→ **Your instructions**
Only one stretch of the data below is wanted: the lines starting at the one with "el clima, las" and ending at the one with "has enamorado de", both included, given again exactly.
### Input ###
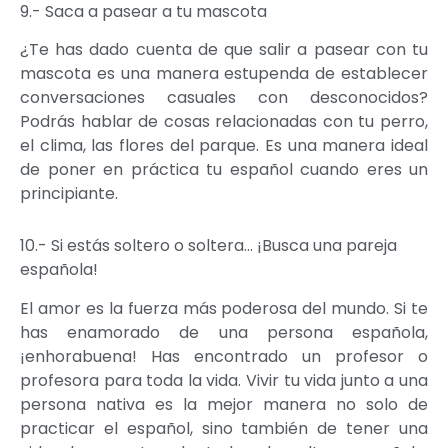
9.- Saca a pasear a tu mascota
¿Te has dado cuenta de que salir a pasear con tu
mascota es una manera estupenda de establecer
conversaciones casuales con desconocidos?
Podrás hablar de cosas relacionadas con tu perro,
el clima, las flores del parque. Es una manera ideal
de poner en práctica tu español cuando eres un
principiante.
10.- Si estás soltero o soltera… ¡Busca una pareja
española!
El amor es la fuerza más poderosa del mundo. Si te
has enamorado de una persona española,
¡enhorabuena! Has encontrado un profesor o
profesora para toda la vida. Vivir tu vida junto a una
persona nativa es la mejor manera no solo de
practicar el español, sino también de tener una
###
→ **Your solution**
el clima, las flores del parque. Es una manera ideal
de poner en práctica tu español cuando eres un
principiante.
10.- Si estás soltero o soltera… ¡Busca una pareja
española!
El amor es la fuerza más poderosa del mundo. Si te
has enamorado de una persona española,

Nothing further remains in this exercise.